ACADEMIC EMERGENCY MEDICINE 2011; 18:947–958 © 2011 by the Society for Academic Emergency Medicine
Objectives: Few tools exist that provide objective accurate prediction of short-term mortality risk in patients presenting with acute heart failure (AHF). The purpose was to describe the accuracy of several biomarkers for predicting short-term death rates in patients diagnosed with AHF in the emergency department (ED).
Methods: The Biomarkers in ACute Heart failure (BACH) trial was a prospective, 15-center, international study of patients presenting to the ED with nontraumatic dyspnea. Clinicians were blinded to all investigational markers, except troponin and natriuretic peptides, which used the local hospital reference range.
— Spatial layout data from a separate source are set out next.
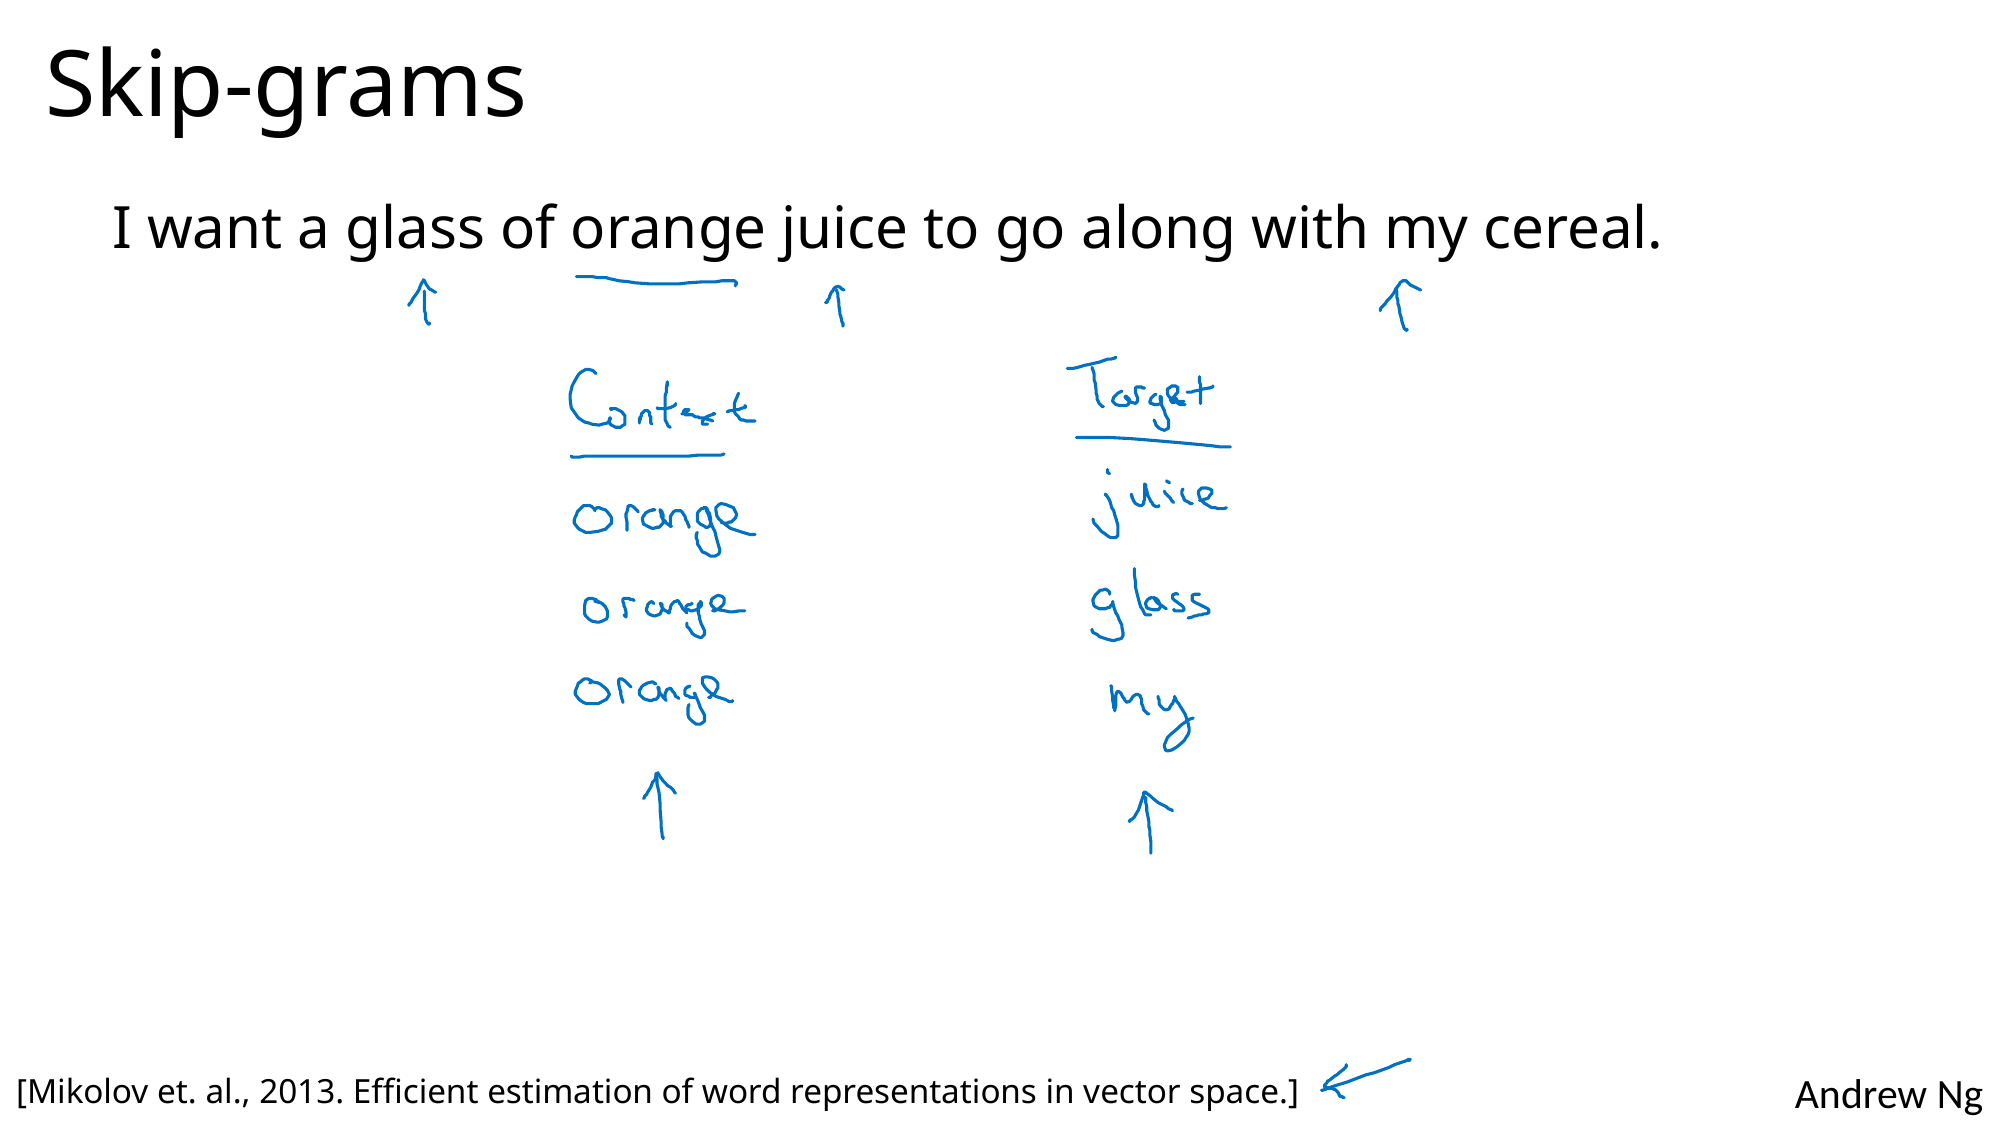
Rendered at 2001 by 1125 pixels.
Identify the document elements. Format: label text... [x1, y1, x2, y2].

title Skip-grams [30, 29, 2000, 248]
text_box [Mikolov et. al., 2013. Efficient estimation of word representations in vector space.] [1, 1063, 1315, 1119]
picture [405, 272, 1426, 1103]
text_box I want a glass of orange juice to go along with my cereal. [97, 182, 1666, 269]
For this secondary analysis, a core lab was used for all markers except troponin. This study evaluated patients diagnosed with AHF by the on-site emergency physician (EP).
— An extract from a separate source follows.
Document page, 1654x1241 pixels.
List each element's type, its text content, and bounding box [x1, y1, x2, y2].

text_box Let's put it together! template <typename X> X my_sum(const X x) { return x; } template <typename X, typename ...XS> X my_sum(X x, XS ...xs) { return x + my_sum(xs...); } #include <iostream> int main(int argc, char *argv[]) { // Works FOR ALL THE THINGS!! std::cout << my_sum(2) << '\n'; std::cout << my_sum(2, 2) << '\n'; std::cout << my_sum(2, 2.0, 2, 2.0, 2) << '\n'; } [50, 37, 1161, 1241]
Results: In the 1,641 BACH patients, 466 (28.4%) had an ED diagnosis of AHF, of whom 411 (88.2%) had a final diagnosis of AHF. In the ED-diagnosed HF patients, 59% were male, 69% had a HF history, and 19 (4.1%) died within 14 days of their ED visit. The area under the curve (AUC) for the 14-day mortality receiver operating characteristic (ROC) curve was 0.484 for brain natriuretic peptide (BNP), 0.586 for N-terminal pro-B-type natriuretic peptide (NT-proBNP), 0.755 for troponin (I or T), 0.742 for adrenomedullin (MR-proADM), and 0.803 for copeptin. In combination, MR-proADM and copeptin had the best 14-day mortality prediction (AUC = 0.818), versus all other markers.
Conclusions: MR-proADM and copeptin, alone or in combination, may provide superior short-term mortality prediction compared to natriuretic peptides and troponin. Presented results are explorative due to the limited number of events, but validation in larger trials seems promising.